Closed AlphaBetaGamma96 closed 1 year ago

AlphaBetaGamma96 commented 1 year ago

Hi All,

TL;DR :bug: If your model involves using a full_backward_hook, computing derivatives throws a missing setup_context error. As a full backward hook is technically a torch.autograd.Function, and hence requires a setup_context method in pytorch2, which it doesn't seem to have by default.
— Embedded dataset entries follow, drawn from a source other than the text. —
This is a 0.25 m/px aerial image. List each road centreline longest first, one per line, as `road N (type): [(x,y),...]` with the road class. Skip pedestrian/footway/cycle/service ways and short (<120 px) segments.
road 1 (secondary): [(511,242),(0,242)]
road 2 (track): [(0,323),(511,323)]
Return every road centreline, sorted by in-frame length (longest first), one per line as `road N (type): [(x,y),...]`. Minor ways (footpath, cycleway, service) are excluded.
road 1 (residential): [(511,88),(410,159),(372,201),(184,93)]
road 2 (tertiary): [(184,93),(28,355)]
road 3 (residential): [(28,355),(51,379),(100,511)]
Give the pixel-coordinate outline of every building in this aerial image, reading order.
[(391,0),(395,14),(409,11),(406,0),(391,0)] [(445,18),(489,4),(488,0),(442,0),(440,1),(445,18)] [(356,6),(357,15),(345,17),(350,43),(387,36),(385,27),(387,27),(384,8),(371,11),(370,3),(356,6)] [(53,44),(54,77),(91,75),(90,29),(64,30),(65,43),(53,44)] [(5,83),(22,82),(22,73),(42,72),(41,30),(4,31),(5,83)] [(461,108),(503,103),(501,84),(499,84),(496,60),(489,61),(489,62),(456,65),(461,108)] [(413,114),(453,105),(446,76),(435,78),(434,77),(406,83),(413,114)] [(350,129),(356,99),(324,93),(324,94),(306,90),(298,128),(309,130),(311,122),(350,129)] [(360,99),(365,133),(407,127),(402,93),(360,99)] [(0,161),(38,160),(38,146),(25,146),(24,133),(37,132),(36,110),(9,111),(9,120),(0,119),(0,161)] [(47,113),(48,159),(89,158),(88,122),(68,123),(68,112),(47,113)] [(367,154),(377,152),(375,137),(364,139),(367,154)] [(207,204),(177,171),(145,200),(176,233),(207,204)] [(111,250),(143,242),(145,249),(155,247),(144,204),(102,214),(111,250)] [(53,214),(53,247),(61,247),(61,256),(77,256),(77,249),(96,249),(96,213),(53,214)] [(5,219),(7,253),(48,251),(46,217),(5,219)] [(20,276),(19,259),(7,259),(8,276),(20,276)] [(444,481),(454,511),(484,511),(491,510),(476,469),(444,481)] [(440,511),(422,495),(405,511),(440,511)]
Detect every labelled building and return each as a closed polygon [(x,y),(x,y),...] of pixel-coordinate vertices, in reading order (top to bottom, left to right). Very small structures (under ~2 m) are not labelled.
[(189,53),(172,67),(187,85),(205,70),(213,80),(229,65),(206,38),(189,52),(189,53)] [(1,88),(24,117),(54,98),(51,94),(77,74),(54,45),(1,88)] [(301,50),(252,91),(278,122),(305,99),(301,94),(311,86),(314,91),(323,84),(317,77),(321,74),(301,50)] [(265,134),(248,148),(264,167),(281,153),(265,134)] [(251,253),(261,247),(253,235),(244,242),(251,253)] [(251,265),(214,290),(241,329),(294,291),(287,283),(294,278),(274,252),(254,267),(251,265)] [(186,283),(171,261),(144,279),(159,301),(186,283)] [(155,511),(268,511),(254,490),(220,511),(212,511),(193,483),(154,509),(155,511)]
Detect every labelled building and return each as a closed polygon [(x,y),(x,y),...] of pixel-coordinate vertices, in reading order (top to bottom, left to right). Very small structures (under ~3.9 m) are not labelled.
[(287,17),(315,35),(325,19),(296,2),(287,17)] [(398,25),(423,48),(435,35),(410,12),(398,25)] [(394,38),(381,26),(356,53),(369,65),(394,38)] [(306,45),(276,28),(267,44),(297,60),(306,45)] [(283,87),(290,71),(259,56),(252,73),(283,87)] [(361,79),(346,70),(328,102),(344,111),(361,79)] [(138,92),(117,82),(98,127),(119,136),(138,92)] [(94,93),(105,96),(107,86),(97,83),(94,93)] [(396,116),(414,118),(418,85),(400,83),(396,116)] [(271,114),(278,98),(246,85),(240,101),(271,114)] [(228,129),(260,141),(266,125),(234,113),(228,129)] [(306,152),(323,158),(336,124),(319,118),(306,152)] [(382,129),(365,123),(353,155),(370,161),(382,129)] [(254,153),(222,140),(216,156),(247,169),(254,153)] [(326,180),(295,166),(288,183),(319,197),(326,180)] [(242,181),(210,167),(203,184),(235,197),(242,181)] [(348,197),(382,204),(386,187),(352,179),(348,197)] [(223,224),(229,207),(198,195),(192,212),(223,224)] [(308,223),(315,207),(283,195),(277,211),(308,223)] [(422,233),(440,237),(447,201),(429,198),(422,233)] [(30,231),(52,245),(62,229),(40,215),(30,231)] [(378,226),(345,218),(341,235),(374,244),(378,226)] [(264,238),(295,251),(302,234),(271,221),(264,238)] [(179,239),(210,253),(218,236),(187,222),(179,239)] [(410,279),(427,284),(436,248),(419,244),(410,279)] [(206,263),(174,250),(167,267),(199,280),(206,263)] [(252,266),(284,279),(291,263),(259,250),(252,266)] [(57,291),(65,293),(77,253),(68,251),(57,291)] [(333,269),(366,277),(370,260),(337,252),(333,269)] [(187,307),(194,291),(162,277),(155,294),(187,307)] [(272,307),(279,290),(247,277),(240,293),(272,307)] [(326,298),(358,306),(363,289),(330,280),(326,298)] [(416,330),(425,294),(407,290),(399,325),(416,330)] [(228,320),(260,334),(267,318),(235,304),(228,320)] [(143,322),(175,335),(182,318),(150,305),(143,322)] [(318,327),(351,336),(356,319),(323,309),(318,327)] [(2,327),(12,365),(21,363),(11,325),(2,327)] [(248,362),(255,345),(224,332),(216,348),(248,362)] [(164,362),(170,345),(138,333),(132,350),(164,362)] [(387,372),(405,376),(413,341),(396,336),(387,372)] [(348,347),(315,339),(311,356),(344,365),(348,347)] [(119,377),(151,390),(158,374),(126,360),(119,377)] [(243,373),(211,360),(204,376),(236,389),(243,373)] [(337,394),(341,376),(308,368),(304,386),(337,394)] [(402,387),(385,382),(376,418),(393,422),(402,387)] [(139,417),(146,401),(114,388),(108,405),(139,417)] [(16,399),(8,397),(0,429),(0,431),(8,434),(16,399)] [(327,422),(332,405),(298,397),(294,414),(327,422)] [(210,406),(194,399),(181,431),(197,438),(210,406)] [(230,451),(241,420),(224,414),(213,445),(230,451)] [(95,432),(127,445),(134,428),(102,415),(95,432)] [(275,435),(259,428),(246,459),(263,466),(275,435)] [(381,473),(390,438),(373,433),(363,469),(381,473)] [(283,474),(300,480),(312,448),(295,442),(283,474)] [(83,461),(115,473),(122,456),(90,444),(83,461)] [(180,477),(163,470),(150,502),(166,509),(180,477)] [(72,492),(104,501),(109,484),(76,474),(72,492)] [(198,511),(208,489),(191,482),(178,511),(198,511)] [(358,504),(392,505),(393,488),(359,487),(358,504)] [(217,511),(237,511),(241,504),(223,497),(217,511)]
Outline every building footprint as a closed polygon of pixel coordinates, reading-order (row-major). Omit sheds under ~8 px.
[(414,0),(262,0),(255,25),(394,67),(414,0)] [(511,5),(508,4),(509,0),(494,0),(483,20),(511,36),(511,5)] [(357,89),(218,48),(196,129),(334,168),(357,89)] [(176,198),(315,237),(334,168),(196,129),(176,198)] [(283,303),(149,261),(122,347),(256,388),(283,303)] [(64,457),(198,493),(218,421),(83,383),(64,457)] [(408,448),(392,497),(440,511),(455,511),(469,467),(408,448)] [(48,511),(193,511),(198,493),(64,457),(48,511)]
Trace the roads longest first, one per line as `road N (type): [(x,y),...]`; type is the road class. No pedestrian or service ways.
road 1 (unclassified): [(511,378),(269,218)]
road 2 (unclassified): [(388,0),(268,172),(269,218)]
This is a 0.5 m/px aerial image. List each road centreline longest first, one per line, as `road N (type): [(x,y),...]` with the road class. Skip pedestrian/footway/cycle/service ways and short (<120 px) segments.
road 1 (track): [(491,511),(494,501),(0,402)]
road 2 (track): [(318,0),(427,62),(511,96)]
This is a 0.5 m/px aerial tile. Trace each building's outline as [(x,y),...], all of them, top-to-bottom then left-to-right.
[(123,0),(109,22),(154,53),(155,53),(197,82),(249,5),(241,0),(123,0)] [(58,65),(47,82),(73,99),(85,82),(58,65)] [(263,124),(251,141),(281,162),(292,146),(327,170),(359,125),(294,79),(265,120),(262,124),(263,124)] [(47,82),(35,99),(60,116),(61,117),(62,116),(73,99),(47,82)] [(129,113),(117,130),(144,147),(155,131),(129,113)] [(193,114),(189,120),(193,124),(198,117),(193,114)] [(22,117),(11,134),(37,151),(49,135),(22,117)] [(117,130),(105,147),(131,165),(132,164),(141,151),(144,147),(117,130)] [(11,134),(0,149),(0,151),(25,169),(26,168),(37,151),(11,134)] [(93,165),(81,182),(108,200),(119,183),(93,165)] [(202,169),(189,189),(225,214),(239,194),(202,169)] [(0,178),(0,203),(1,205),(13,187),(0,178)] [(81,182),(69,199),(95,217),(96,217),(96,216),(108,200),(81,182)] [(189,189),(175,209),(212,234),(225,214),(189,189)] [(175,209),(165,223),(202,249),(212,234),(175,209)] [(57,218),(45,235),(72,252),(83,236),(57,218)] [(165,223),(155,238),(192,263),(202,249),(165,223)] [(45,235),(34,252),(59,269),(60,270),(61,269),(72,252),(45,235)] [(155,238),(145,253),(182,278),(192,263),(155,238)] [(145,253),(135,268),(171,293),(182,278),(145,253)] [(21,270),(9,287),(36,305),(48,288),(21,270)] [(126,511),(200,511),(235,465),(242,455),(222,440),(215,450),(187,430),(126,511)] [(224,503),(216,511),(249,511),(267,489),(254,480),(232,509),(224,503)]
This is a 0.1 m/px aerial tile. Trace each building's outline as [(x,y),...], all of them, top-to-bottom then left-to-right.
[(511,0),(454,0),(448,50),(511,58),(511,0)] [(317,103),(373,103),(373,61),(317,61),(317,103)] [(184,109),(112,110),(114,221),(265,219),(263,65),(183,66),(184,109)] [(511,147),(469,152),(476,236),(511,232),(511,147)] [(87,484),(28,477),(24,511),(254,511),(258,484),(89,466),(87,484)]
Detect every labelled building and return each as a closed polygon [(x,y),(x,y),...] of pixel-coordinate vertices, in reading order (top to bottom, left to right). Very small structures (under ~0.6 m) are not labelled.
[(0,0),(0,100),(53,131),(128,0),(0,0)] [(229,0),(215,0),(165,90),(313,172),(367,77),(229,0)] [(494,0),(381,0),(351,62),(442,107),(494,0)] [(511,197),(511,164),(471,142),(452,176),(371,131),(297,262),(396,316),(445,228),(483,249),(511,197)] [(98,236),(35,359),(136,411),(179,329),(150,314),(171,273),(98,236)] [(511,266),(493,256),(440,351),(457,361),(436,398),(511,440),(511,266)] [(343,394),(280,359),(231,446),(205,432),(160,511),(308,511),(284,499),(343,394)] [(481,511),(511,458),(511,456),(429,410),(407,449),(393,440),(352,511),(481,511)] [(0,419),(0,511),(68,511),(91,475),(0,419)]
Here's a minimal reproducible example,

import torch
from torch import nn, Tensor
from torch.func import vmap, jacrev, functional_call

from typing import Tuple
from collections import defaultdict

class model(nn.Module):

  def __init__(self, num_input, num_hidden):
    super(model, self).__init__()

    self.fc1 = nn.Linear(num_input, num_hidden)
    self.fc2 = nn.Linear(num_hidden, 1)

    self.act_func = nn.Tanh()

  def forward(self, x):
    x = self.fc1(x)
    x = self.act_func(x)
    x = self.fc2(x)
    return x

num_samples = 4096
num_input=2
num_hidden=64

device=torch.device("cpu")

state = defaultdict(dict) #equivalent to optim.state

def forward_pre_hook(module: nn.Module, input: Tuple[Tensor]) -> None:
  a=input[0]
  if(module.bias is not None):
    _shape = [*a.shape]
    _shape[-1]=1
    ones=torch.ones(*_shape, device=a.device, dtype=a.dtype)
    a = torch.cat([a, ones], dim=-1)
  a = a - torch.mean(a, keepdim=True, dim=0)
  state[module]['a'] = a

def full_backward_hook(module: nn.Module, grad_input: Tuple[Tensor], grad_output: Tuple[Tensor]) -> None:
  e = grad_output[0] * grad_output[0].size(0)
  e = e - torch.mean(e, keepdim=True, dim=0)
  state[module]['e'] = e 

#The input
x = torch.randn(num_samples, num_input, device=device)

#Our model
net = model(num_input=num_input,
            num_hidden=num_hidden)

#Add the hooks
for mod in net.modules():
  if(mod.__class__.__name__ == 'Linear'):
    mod.register_forward_pre_hook(forward_pre_hook)
    mod.register_full_backward_hook(full_backward_hook)

y = net(x) #compute output

#Compute trace of Hessian
def calc_hessian_trace(params, x):

  def output(params, x):
    return functional_call(net, params, x)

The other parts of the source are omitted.